Washington, Jan 27 : A new study by geoscientists has suggested that the release of natural gas by carbon-hungry bacteria trapped deep in the rock beneath ice sheets contributed to global warming observed during the ice age.
The study also helps explain high levels of methane in the atmosphere that occurred between ice ages, a trend recorded in ice cores taken from Greenland and Antarctica. According to Steven Petsch, a geoscientist at the University of Massachusetts Amherst and the author of the study, natural gas, which is mostly methane, was released from the shale into the atmosphere. "Bacteria digested the carbon in the rocks and made large amounts of natural gas in a relatively short time, tens of thousands of years instead of millions," said Petsch.
"This suggests that it may be possible to seed carbon-rich environments with bacteria to create natural gas reservoirs," he added.
Petsch used the chemistry of water and rock samples from the Antrim shale, which sits like a bowl beneath northern Michigan in the US, to recreate the past.
For most of its history, the Antrim Shale contained water that was too salty to allow bacteria to grow. But areas rich in natural gas showed an influx of fresh water that was chemically different from modern rainfall. "This water, which is similar to meltwater from glaciers formed during the ice age, was injected into the rock by the pressure of the overlying ice sheets," said Petsch.
Glacial meltwater diluted the salt water already present in the shale, allowing the bacteria to thrive and quickly digest available carbon.

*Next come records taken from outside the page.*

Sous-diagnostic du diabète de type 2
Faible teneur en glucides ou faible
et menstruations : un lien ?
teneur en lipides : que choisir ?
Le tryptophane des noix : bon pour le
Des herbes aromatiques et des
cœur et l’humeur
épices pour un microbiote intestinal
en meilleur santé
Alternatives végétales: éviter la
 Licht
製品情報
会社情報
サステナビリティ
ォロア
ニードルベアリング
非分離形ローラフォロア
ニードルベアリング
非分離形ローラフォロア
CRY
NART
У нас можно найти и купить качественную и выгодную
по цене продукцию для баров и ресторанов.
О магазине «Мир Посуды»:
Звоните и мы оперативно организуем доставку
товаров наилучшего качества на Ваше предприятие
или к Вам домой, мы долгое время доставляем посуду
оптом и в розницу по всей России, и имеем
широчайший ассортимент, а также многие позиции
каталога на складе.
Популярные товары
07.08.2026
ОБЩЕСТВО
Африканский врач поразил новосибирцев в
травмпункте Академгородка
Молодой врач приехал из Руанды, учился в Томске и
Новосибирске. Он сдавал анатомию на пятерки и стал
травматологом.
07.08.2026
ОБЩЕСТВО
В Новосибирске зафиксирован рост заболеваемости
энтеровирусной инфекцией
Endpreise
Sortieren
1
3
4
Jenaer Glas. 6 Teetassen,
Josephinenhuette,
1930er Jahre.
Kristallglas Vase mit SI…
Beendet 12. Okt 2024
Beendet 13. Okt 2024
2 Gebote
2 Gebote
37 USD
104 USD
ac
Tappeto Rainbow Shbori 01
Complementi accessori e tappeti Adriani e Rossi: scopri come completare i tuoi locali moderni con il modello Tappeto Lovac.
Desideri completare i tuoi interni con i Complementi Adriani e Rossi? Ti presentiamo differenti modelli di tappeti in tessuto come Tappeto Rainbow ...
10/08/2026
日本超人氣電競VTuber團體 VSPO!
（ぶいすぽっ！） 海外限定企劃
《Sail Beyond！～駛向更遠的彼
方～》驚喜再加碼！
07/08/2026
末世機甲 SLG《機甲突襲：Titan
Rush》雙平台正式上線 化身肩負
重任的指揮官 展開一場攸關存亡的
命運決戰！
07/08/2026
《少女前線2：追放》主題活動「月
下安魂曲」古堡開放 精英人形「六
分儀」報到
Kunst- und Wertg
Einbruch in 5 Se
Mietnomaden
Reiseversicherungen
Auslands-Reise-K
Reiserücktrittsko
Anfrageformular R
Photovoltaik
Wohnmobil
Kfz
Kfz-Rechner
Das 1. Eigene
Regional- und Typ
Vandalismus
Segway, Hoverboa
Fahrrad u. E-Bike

The natural gas they produced was chemically similar to the surrounding water and had a unique carbon chemistry that proved its bacterial origin.
According to the study, at least 75 percent of the gas was released into the atmosphere as the ice sheets retreated, adding to methane from other sources such as tropical wetlands.
While methane from the Antrim Shale accounts for a small fraction of the rise in methane observed between ice ages, there are many natural gas deposits that were formed in the same geologic setting. The cumulative effect may have caused large emissions of methane to the atmosphere.
Klaus Nƒ¼sslein of the UMass Amherst microbiology department analyzed DNA from water samples and identified bacteria capable of breaking down hydrocarbons in the rock. Other microbes were present that produced methane from the break-down products.
Both of these groups can live without oxygen.
Identifying and studying the needs of these microbes, which are capable of living deep in the Earth, is an important step in creating new natural gas reserves.